Care to share a couple of your favorite NYC thrift stores?
AM: “You need to start in Brooklyn, and hit all the different locations of the L Train Vintage stores.”
Where do you like to hang in your neighborhood?
AM: “Mainly I love Dumbo for the waterfront. My main hang is Brooklyn Bridge Park, where I walk my dog regularly. It has the best view of Manhattan and has parks, benches, art, sculptures, and a carousel. I also go to Superfine every now and again. It’s a great restaurant and bar, with a pool table and a little stage in the back. It’s the neighborhood bar that everyone goes to, and if you say Dumbo, it’s generally the only bar people know about.”
Why does the park in which we shot you have a soft spot in your heart?

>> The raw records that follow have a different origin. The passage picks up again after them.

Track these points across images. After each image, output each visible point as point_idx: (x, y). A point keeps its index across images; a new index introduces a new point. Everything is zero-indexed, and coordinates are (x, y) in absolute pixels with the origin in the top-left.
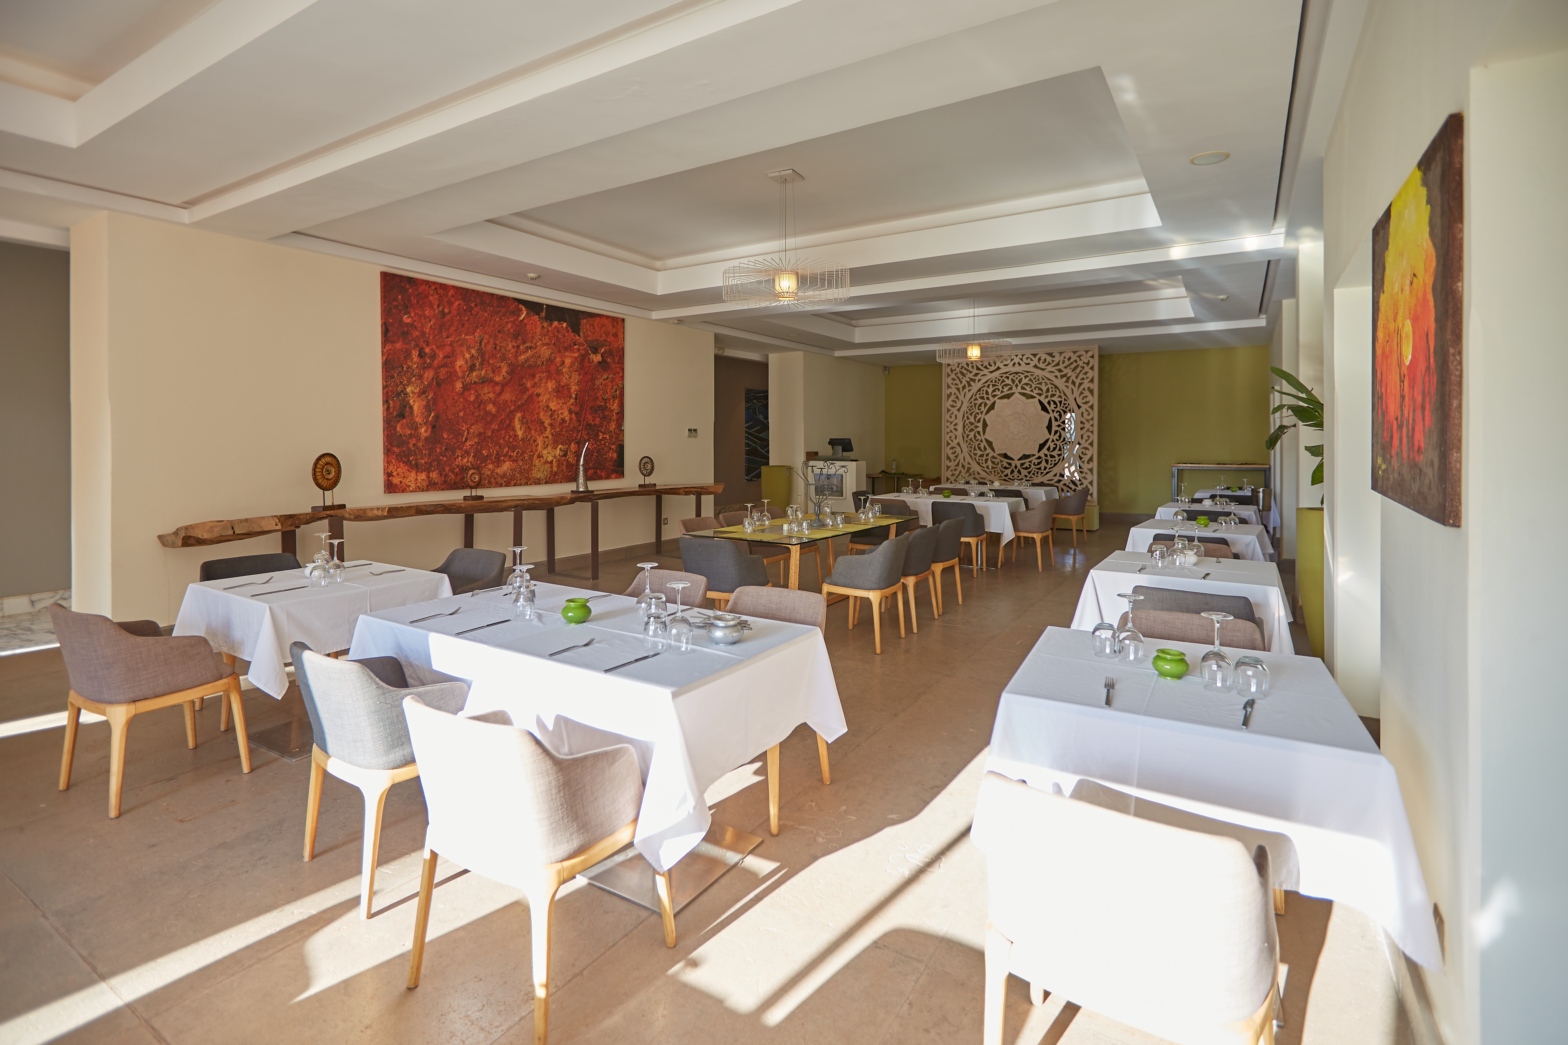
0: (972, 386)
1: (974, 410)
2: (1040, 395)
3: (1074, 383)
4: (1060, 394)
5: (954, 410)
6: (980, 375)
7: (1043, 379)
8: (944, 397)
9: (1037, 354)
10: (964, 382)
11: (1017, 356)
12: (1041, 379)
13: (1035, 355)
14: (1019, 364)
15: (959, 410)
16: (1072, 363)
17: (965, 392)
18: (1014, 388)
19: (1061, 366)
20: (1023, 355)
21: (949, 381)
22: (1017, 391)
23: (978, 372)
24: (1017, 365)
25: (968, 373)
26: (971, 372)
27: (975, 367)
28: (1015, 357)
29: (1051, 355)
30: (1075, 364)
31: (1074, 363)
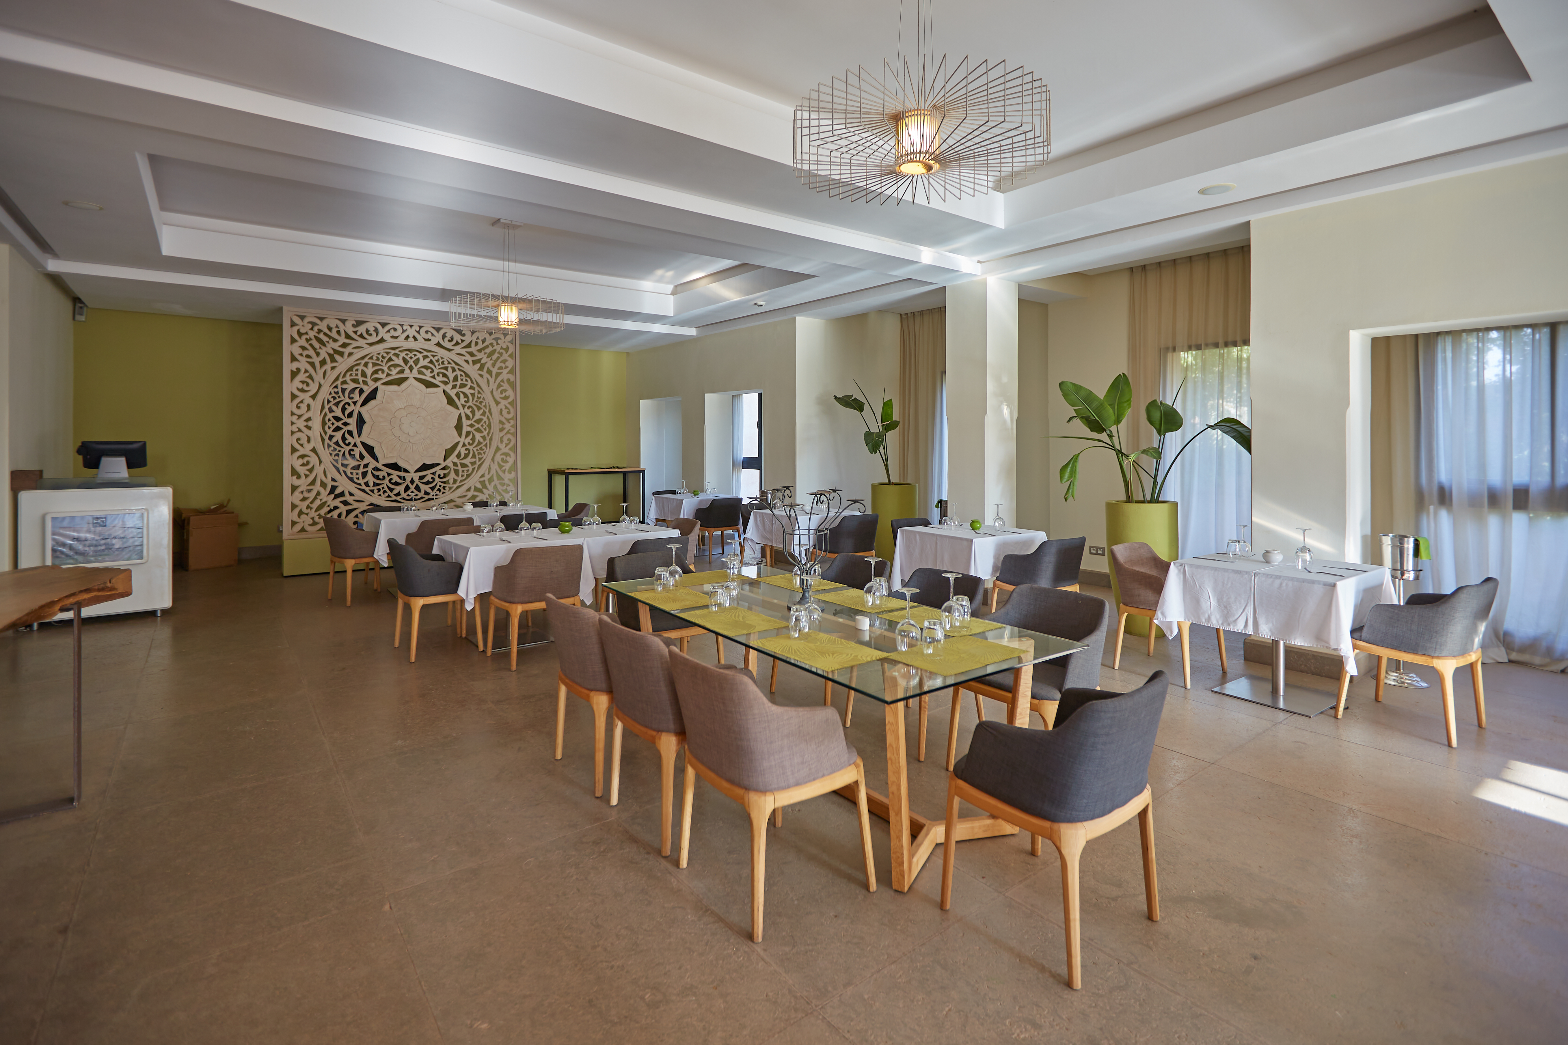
0: (337, 362)
1: (342, 398)
2: (446, 383)
3: (489, 372)
4: (472, 385)
5: (306, 397)
6: (353, 346)
7: (449, 363)
8: (287, 375)
9: (441, 328)
10: (323, 354)
11: (411, 326)
12: (446, 362)
13: (438, 330)
14: (415, 338)
15: (314, 397)
16: (487, 347)
17: (325, 371)
18: (407, 371)
19: (473, 349)
20: (420, 327)
21: (297, 351)
22: (411, 376)
23: (347, 341)
24: (411, 339)
25: (331, 341)
26: (335, 340)
27: (343, 333)
28: (409, 327)
29: (459, 332)
30: (490, 349)
31: (490, 347)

AM: “I’m very comfortable and familiar with it—it’s like a landmark of my neighborhood. It’s basically an empty lot where locals come to play soccer and baseball on the weekends. But it’s really colorful; the Peace and Justice mural was painted by Obey Giant many years ago, though I don't know who painted the ground. I live three blocks away and I use this lot to shoot pictures because of all the colors (I’ve taken a lot of #shoesoftheday pics on this floor).”
What’s your approach to documenting your outfits?
AM: “I don’t force it. There’s no calculation behind what I wear. Whatever I’m wearing that day is it. I don’t really do selfies, so if I’m with someone I know and I see a cool background—whatever neighborhood I’m in, wherever I am—I’m like, I want a picture right there. And I’ll set up the shot and decide what I want in the frame and give them the phone and all they have to do is press the button. It doesn’t happen everyday, but if there’s somebody there to shoot the look and if I find a background that I like—great. And if I’m not with anyone that look will never be documented and it’s OK.”
“And I think [Stans are] perfect when they’re a little lived in. As soon as the stitches get a little bit dirty and darker, you can actually see the shape of the shoe.”
—stylist, Al Malonga
The stylist is all about “flatforms” with outfit-spanning style she can pair with skirts, shorts, slacks and everything in between.